One of the primary responsibilities of the CTO will be to leverage American ingenuity generally and new technologies in particular as engines for job creation and economic growth. The CTO’s priorities will include expanded use of technology to boost broadband access, reduce health care costs, enable novel job-producing industries, remove barriers to technological progress, and create a more transparent and interactive government.

6.Chopra has a real focus on measurement, and on figuring out what really works. For example, the social network for remote health care workers mentioned above was the result of data showing an unusually high turnover rate for these workers. As I once wrote, in If Google Were a Restaurant, Web 2.0 (or “Live Software”, as Microsoft has so insightfully called it) depends on creating information feedback loops. This is the practical plumbing that makes possible Web 2.0 systems that get better the more people use them.

If we are truly to remake America’s economy with the aid of technology, as the Obama administration has promised, we need to embrace the culture of transparency and feedback. The Federal transparency initiative is a central part of the plan. While there’s a long way to go, the stimulus.gov initiative, to report on the progress of Federal stimulus spending, is a critical step in building the electronic nervous system that will help us to understand what we’re spending, where it’s going, and what we’re getting for all that money. Under Chopra’s leadership, Virginia has been in the forefront of driving stimulus transparency down to the state level. stimulus.virginia.gov was one of the first state-level stimulus sites, and has served as a model for other states.

7.Chopra has specific expertise in Health Care IT. This is one of the most critical areas where we need to see technology innovation in the coming years. Unless we can get Moore’s Law working in health care, it will eventually bankrupt our already-tottering economy. $19 billion has been allocated to Health Care IT in the stimulus package. We need someone who can help us spend it wisely!

8.Chopra is incredibly charismatic. This is essential in a role that depends on persuasion rather than outright authority. As Sean Garrett said in an excellent post on the 463 blog:
I highly recommend watching a good portion of the video below. It’s from this year’s Congressional Internet Caucus conference in September.

Chopra may not be a Valley guy, but Silicon Valley is going to like him a lot. He’s energetic, insightful and can speak the language (again, watch the video). He’s no bureaucrat.

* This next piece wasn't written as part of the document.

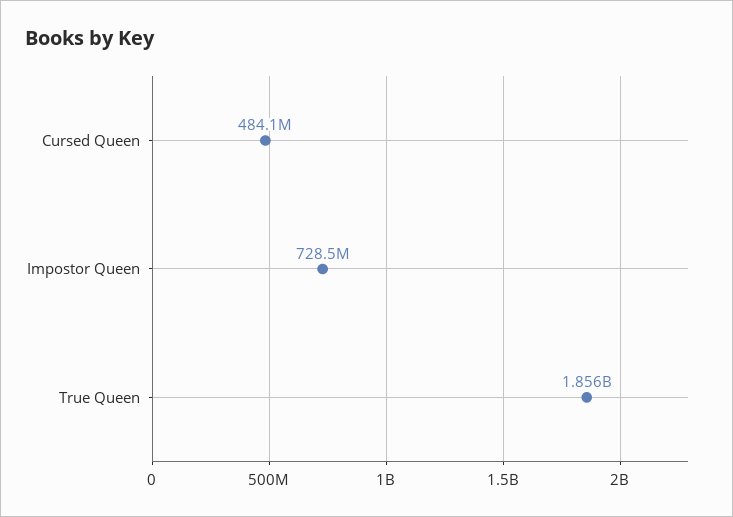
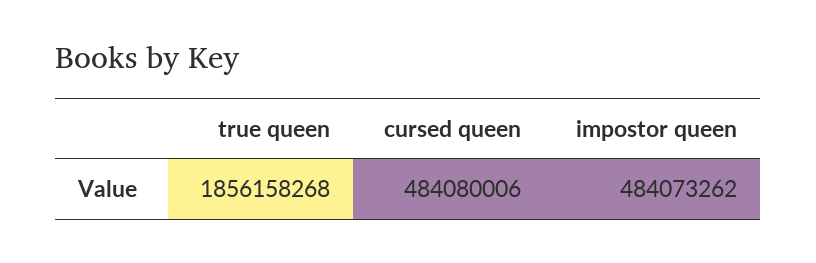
Impostor Queen: 728500000 -> 484073262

And, just because you didn’t previously work for a chip company or an Internet start-up doesn’t mean that you “are not a tech guy” as I just read another blog. Chopra spent a bulk of his career seeing technology in action (for better or worse) in his work in the health care industry and knew that it could and should do better to bring change to the massive sector.

I couldn’t agree more. Aneesh Chopra is a rock star. He’s a brilliant, thoughtful change-maker. He knows technology, he knows government, and he knows how to put the two together to solve real problems. We couldn’t do better.